Segment Open

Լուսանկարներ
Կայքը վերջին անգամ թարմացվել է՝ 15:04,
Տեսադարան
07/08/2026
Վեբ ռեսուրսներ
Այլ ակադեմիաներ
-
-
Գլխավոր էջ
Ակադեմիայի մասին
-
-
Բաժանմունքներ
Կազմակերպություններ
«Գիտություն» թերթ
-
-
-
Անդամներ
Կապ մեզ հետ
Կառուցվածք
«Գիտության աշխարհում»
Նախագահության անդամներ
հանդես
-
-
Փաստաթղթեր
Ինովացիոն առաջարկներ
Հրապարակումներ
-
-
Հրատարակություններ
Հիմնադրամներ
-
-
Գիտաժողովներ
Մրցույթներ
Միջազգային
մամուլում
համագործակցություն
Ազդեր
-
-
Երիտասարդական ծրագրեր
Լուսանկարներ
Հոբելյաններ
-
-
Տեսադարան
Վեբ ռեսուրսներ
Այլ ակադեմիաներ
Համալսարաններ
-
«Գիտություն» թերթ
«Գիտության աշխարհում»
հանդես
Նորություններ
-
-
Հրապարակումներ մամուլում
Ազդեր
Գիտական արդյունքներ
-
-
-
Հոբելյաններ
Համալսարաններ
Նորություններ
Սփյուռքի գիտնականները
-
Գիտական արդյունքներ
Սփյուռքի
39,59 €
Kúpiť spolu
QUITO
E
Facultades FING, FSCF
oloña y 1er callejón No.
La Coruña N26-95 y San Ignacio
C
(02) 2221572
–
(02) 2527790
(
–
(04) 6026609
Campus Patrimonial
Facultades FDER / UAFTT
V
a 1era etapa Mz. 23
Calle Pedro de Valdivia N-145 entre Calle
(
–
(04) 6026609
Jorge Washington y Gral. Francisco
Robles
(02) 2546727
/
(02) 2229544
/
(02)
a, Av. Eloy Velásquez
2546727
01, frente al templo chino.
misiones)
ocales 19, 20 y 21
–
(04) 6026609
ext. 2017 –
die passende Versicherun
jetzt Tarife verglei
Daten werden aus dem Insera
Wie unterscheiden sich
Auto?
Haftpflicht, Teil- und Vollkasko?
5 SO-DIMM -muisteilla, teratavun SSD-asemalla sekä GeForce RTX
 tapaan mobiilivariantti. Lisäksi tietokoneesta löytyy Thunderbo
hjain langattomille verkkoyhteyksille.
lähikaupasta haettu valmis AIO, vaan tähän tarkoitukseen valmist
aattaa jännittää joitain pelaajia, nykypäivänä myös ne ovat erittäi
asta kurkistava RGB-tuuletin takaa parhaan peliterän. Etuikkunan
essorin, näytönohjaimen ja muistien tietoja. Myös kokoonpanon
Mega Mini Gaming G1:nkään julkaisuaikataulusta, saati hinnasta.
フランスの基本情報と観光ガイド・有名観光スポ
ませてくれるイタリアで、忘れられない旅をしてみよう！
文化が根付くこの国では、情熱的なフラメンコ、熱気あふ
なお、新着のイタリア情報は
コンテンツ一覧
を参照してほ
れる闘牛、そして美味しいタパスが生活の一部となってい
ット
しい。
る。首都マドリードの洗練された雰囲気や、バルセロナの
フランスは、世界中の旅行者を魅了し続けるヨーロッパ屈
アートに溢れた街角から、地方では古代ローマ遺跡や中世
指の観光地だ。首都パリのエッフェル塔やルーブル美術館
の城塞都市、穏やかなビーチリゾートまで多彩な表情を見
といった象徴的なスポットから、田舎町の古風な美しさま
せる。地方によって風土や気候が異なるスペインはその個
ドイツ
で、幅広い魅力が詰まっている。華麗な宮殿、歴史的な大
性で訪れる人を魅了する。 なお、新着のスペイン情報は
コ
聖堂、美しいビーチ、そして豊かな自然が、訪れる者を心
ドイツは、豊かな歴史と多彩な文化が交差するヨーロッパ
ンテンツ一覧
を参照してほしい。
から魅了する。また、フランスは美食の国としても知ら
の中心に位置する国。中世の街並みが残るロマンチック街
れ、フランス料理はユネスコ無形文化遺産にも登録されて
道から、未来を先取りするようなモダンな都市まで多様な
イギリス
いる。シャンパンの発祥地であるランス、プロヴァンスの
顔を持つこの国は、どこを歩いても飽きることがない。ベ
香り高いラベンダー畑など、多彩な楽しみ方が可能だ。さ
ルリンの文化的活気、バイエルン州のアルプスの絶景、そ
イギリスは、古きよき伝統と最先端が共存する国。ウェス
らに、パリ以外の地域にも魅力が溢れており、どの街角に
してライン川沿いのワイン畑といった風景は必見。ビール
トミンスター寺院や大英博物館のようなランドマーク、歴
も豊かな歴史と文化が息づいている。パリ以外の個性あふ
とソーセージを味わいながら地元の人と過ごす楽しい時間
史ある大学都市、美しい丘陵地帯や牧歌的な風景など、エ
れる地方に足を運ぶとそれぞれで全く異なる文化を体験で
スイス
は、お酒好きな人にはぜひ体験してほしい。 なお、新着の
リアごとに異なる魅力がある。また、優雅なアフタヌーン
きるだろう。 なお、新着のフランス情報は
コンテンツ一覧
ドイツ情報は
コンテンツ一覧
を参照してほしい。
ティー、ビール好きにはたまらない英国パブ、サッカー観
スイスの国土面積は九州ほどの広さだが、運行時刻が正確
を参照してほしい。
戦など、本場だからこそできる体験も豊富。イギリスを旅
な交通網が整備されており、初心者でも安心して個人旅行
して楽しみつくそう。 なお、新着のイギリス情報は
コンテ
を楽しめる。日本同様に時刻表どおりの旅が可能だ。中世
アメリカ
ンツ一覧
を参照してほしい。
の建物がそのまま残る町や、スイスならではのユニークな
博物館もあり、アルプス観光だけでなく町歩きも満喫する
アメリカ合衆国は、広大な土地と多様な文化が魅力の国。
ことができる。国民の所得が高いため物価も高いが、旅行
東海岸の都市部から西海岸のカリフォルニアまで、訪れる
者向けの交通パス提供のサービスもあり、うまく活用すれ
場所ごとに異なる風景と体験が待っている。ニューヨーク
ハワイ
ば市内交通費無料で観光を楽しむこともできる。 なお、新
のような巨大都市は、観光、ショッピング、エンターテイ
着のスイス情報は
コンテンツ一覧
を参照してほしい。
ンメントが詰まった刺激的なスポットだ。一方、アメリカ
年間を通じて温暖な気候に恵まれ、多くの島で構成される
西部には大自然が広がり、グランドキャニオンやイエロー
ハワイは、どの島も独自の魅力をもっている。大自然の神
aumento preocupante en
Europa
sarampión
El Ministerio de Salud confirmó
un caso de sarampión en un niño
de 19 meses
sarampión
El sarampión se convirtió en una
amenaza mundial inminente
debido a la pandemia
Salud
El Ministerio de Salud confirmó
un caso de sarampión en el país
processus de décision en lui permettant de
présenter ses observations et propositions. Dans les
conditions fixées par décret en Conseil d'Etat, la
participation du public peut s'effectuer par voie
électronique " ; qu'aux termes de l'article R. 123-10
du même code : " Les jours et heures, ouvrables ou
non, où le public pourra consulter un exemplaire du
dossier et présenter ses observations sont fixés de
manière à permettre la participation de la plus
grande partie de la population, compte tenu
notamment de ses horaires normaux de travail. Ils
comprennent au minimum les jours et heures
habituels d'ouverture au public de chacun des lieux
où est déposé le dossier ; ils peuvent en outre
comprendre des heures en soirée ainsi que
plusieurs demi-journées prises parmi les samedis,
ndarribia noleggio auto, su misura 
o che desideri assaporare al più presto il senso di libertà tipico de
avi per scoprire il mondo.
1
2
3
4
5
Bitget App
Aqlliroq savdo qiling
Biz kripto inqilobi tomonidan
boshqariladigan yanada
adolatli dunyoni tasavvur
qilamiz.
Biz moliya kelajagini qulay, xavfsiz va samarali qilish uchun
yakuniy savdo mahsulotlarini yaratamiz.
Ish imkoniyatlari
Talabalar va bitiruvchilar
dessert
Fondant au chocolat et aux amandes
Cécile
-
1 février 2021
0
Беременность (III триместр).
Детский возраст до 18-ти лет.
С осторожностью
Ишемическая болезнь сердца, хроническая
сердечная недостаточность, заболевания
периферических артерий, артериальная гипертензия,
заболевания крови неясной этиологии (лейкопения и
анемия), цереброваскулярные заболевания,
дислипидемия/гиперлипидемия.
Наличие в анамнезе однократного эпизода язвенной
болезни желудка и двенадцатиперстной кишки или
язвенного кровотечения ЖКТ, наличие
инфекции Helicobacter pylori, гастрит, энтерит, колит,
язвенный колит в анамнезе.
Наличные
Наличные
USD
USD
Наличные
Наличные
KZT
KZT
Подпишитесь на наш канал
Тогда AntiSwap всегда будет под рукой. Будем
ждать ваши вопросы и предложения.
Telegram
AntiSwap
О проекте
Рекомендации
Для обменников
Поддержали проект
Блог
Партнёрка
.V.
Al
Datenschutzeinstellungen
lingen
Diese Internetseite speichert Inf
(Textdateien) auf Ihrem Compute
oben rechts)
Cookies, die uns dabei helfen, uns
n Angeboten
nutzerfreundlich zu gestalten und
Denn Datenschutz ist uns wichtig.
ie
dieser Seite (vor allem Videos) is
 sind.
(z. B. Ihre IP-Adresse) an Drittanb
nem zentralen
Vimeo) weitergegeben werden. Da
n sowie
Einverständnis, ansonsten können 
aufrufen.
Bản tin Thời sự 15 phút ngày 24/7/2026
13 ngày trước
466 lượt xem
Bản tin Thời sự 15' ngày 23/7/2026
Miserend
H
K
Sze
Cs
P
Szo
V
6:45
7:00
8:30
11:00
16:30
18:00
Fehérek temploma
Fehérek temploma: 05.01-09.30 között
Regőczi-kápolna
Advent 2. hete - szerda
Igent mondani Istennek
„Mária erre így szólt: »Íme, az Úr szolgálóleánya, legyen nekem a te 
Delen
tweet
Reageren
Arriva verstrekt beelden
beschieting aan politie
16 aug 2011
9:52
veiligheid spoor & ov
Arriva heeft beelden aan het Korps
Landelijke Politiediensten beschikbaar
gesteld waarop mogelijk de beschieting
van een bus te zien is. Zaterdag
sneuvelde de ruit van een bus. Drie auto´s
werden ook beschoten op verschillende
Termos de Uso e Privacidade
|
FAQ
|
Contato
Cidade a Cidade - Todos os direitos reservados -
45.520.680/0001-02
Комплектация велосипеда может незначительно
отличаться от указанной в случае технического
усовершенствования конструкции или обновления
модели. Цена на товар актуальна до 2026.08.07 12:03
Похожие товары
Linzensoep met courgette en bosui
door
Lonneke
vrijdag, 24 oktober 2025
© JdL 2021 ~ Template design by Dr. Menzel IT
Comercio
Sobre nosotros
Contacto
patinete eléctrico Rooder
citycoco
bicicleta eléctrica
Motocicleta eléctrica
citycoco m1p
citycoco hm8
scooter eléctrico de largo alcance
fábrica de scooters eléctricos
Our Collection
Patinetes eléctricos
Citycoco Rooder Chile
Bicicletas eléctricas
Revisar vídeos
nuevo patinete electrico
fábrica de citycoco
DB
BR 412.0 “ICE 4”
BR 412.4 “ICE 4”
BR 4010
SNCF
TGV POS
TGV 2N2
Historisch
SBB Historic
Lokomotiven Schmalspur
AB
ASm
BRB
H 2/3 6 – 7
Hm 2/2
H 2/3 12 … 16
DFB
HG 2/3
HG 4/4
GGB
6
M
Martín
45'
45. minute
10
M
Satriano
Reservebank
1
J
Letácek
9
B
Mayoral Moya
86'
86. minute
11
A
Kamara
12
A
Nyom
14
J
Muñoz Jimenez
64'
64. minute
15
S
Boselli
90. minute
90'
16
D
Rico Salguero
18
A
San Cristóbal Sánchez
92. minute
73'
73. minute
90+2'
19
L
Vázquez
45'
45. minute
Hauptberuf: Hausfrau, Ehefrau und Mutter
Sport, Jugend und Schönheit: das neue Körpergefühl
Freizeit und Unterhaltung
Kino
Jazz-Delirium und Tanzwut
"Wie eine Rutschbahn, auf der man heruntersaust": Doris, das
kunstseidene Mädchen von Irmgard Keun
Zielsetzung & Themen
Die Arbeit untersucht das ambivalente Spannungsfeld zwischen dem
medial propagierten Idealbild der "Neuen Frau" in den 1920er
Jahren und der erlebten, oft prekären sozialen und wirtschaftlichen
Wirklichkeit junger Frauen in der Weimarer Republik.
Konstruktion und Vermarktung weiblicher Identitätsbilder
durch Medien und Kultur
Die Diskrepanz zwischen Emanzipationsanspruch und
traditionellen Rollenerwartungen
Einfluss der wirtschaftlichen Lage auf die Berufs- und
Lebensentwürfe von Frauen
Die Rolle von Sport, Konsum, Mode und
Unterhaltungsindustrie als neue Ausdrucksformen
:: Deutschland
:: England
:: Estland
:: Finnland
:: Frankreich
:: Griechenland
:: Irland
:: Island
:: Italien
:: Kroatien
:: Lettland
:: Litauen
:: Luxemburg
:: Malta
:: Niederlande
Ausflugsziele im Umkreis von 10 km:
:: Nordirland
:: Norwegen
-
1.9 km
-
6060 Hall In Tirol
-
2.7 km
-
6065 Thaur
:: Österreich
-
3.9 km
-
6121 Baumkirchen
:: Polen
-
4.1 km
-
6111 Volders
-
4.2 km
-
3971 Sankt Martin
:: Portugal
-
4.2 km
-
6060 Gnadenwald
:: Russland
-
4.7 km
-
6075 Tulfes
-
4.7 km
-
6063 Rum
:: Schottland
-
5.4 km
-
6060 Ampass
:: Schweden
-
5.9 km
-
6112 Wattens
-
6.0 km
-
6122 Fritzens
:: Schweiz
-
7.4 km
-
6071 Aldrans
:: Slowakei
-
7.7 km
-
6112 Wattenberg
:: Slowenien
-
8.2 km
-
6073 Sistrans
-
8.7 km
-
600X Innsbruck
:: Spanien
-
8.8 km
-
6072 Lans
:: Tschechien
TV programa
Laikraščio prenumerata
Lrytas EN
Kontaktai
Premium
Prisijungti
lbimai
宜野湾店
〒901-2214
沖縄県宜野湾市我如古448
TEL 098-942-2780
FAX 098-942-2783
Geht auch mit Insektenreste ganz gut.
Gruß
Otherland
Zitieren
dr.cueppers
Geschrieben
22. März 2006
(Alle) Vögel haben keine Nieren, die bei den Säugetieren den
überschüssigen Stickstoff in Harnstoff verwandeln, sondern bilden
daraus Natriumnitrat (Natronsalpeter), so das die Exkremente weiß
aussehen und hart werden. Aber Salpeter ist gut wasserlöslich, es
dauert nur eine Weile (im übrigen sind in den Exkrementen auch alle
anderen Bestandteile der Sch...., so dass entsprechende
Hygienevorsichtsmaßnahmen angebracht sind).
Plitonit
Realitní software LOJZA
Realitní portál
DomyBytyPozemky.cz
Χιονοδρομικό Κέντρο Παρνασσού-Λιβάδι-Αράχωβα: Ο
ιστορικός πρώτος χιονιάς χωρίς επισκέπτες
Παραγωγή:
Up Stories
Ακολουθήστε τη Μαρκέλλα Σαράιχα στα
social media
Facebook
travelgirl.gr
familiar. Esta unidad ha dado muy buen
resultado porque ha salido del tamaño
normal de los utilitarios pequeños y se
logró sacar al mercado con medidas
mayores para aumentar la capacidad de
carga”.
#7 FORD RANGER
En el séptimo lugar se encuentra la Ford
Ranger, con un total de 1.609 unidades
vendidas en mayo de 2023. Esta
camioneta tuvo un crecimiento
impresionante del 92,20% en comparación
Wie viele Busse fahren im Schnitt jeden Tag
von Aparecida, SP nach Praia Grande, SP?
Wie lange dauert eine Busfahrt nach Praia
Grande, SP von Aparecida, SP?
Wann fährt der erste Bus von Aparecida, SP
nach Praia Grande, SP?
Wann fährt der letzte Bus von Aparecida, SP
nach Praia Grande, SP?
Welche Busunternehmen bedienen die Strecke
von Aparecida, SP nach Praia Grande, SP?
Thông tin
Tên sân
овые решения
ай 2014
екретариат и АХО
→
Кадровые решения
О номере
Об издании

Segment Closed

__REQUIREMENT__.
Taking the line with "comprennent au minimum les jours et heures" as the first and the line with "ndarribia noleggio auto, su misura" as the last, retype that stretch of the data above exactly, with no other lines.

__EXERCISE RESULT__.
comprennent au minimum les jours et heures
habituels d'ouverture au public de chacun des lieux
où est déposé le dossier ; ils peuvent en outre
comprendre des heures en soirée ainsi que
plusieurs demi-journées prises parmi les samedis,
ndarribia noleggio auto, su misura 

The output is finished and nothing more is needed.